Afghan cyclist Idrees Syawash is determined to help curb the spread of the coronavirus so he pedals across rural areas encouraging people to wear masks and wash their hands.
“When coronavirus came to Afghanistan, I went to some villages and saw that people were not aware of it at all,” Syawash, 27, told AFP as he travelled across the eastern province of Nangarhar this week.
“I decided to use my bicycle… to launch a door-to-door awareness campaign.”
Afghanistan reported its first case of the virus in the western city of Herat in February and now has more than 8,600 confirmed infections, with the capital Kabul as its epicentre.
Authorities have imposed a nationwide lockdown since March to curb the spread, but that has not stopped Syawash, a resident of Afghanistan’s eastern Laghman province, from hitting the road.
He personally met with the governor of Nangarhar province to seek permission for his campaign in light of lockdown rules.
“The local government is supporting me because I am doing this work for a good cause,” Syawash said.
He has previously campaigned for wider educational opportunities in Afghanistan, also on his bicycle.
This time he travelled to more than 120 villages across often rough terrain, covering almost 1,000 kilometres.
His blue bike has a wooden box attached to it containing booklets that Syawash distributes to villagers with information on personal hygiene.
Wearing a mask, gloves and a white protective suit, he often stops at road intersections and village squares to brief residents about the pandemic, careful to keep two metres apart.
Children flock behind his bicycle while he performs a demonstration of how to wash your hands properly for 20 seconds.
“They don’t know, they are small, they are innocent,” Syawash said.

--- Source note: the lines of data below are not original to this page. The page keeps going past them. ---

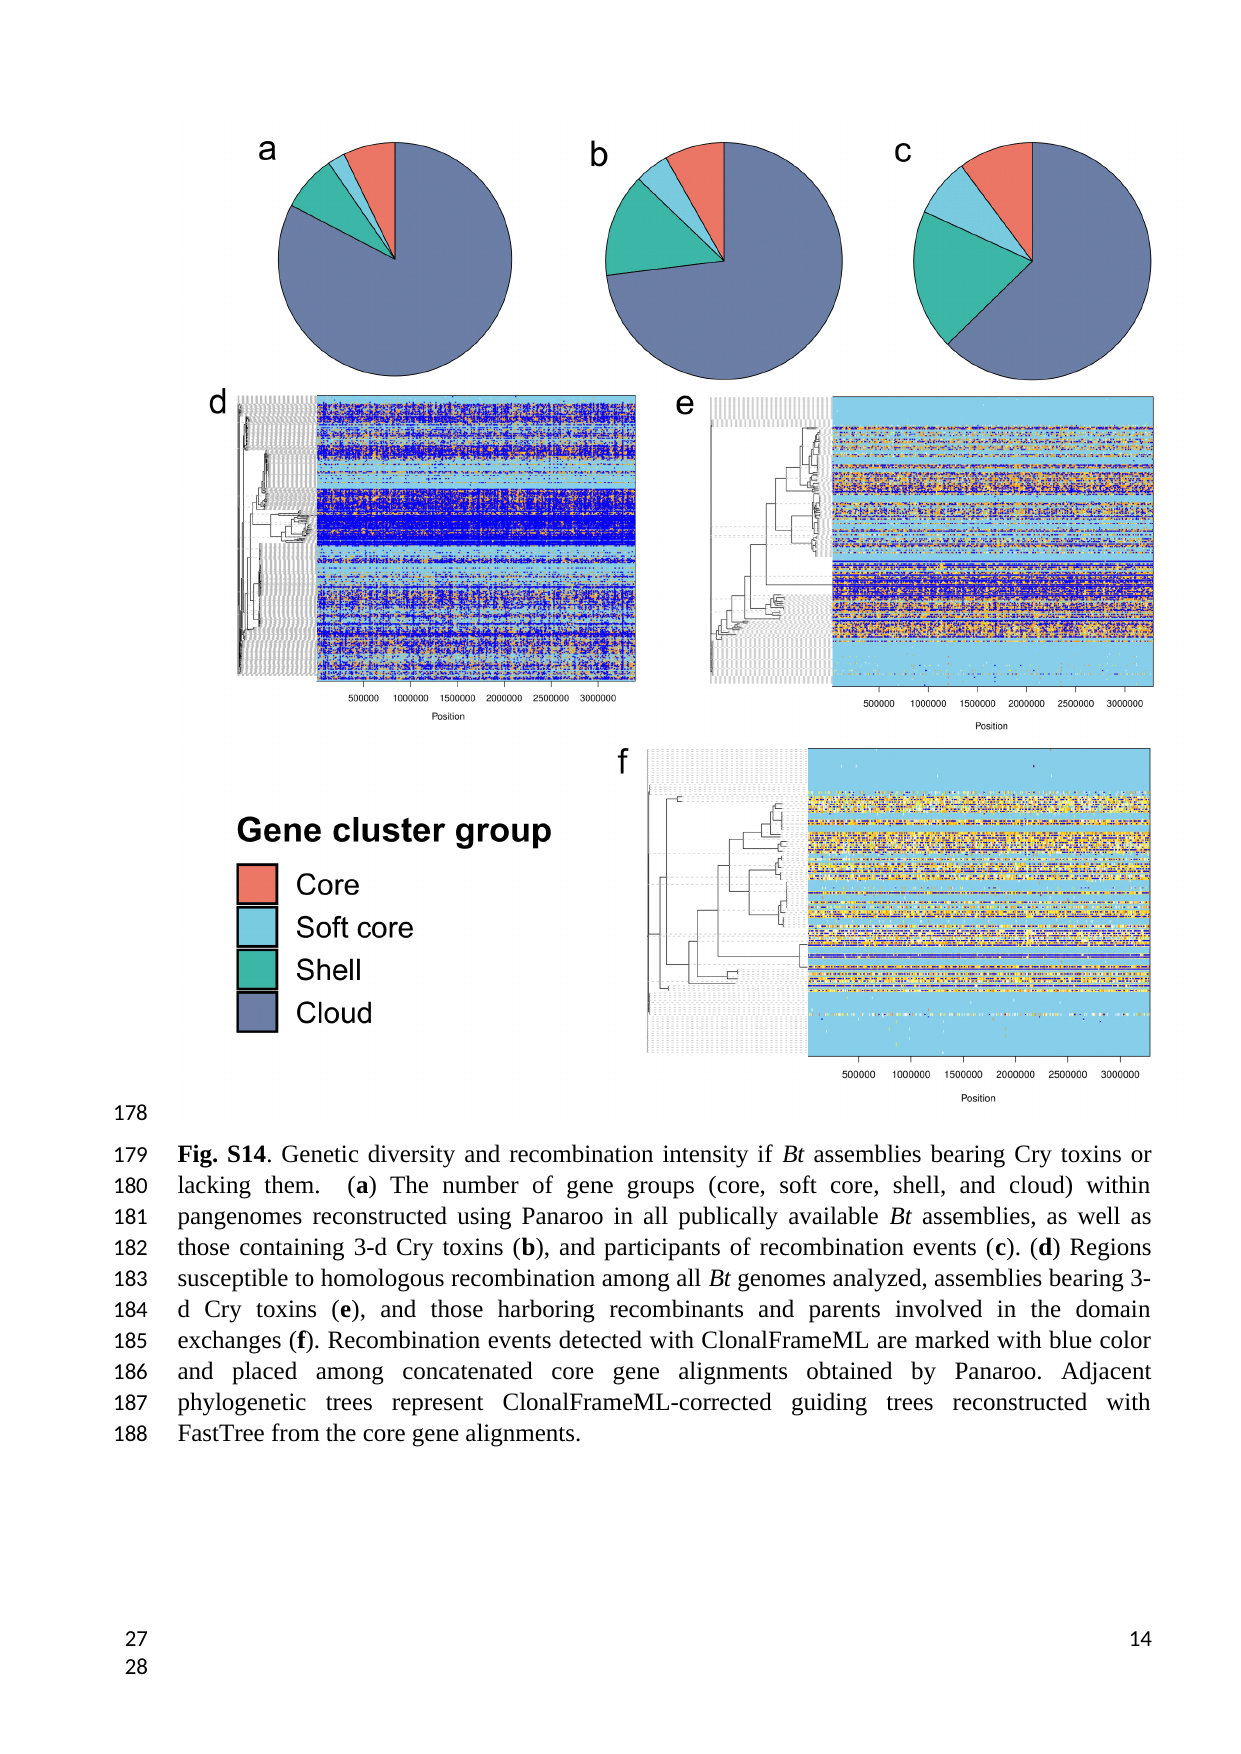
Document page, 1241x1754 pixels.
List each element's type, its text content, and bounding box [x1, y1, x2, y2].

text Fig. S14. Genetic diversity and recombination intensity if Bt assemblies bearing Cry toxins or lacking them. (a) The number of gene groups (core, soft core, shell, and cloud) within pangenomes reconstructed using Panaroo in all publically available Bt assemblies, as well as those containing 3-d Cry toxins (b), and participants of recombination events (c). (d) Regions susceptible to homologous recombination among all Bt genomes analyzed, assemblies bearing 3-d Cry toxins (e), and those harboring recombinants and parents involved in the domain exchanges (f). Recombination events detected with ClonalFrameML are marked with blue color and placed among concatenated core gene alignments obtained by Panaroo. Adjacent phylogenetic trees represent ClonalFrameML-corrected guiding trees reconstructed with FastTree from the core gene alignments. [177, 1139, 1152, 1447]
picture [177, 118, 1190, 1121]
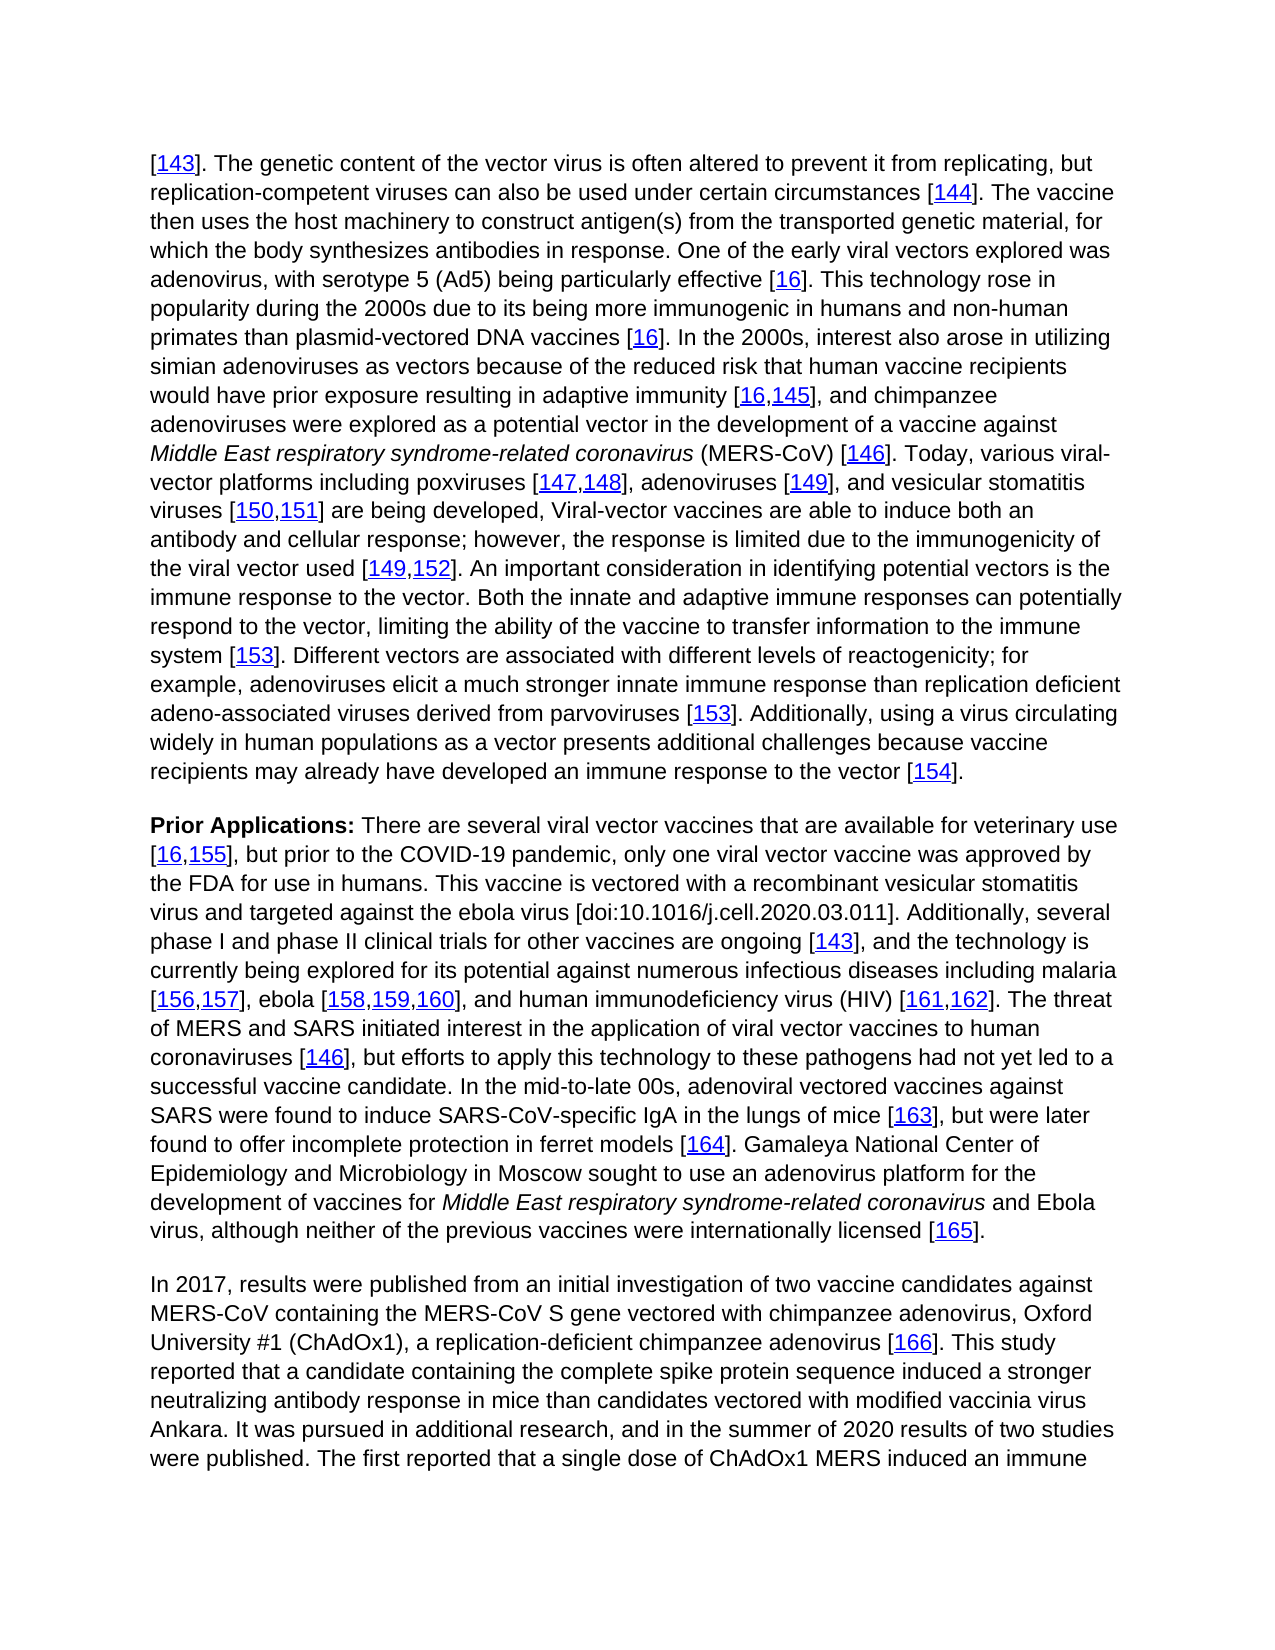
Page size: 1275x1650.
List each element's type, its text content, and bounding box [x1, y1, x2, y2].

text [150, 150, 1125, 784]
text Prior Applications: There are several viral vector vaccines that are available for veterinary use [16,155], but prior to the COVID-19 pandemic, only one viral vector vaccine was approved by the FDA for use in humans. This vaccine is vectored with a recombinant vesicular stomatitis virus and targeted against the ebola virus [doi:10.1016/j.cell.2020.03.011]. Additionally, several phase I and phase II clinical trials for other vaccines are ongoing [143], and the technology is currently being explored for its potential against numerous infectious diseases including malaria [156,157], ebola [158,159,160], and human immunodeficiency virus (HIV) [161,162]. The threat of MERS and SARS initiated interest in the application of viral vector vaccines to human coronaviruses [146], but efforts to apply this technology to these pathogens had not yet led to a successful vaccine candidate. In the mid-to-late 00s, adenoviral vectored vaccines against SARS were found to induce SARS-CoV-specific IgA in the lungs of mice [163], but were later found to offer incomplete protection in ferret models [164]. Gamaleya National Center of Epidemiology and Microbiology in Moscow sought to use an adenovirus platform for the development of vaccines for Middle East respiratory syndrome-related coronavirus and Ebola virus, although neither of the previous vaccines were internationally licensed [165]. [150, 812, 1125, 1244]
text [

His campaign has taken him to some of the most remote parts of Afghanistan where there is often no electricity or internet.
Many villagers do not even acknowledge the virus exists, he said.
“If they don’t acknowledge it, they don’t follow the rules,” said Syawash.
Health officials also say the biggest challenge for Afghanistan is convincing people the illness is real and dangerous.
In Nangarhar, people had not heard of COVID-19 or the concept of social distancing until they met Syawash.
“We were greeting, we were hugging, we were sitting together,” said Rahim Gul, a local man, as he looked through a booklet given to him by the hygiene crusader.
“This man… told us not to, and to wash our hands with soap for 20 seconds.”
Syawash acknowledges that his family are worried about the risk of him contracting the virus.
“But that won’t stop me from helping people learn about the disease and ways to keep safe.”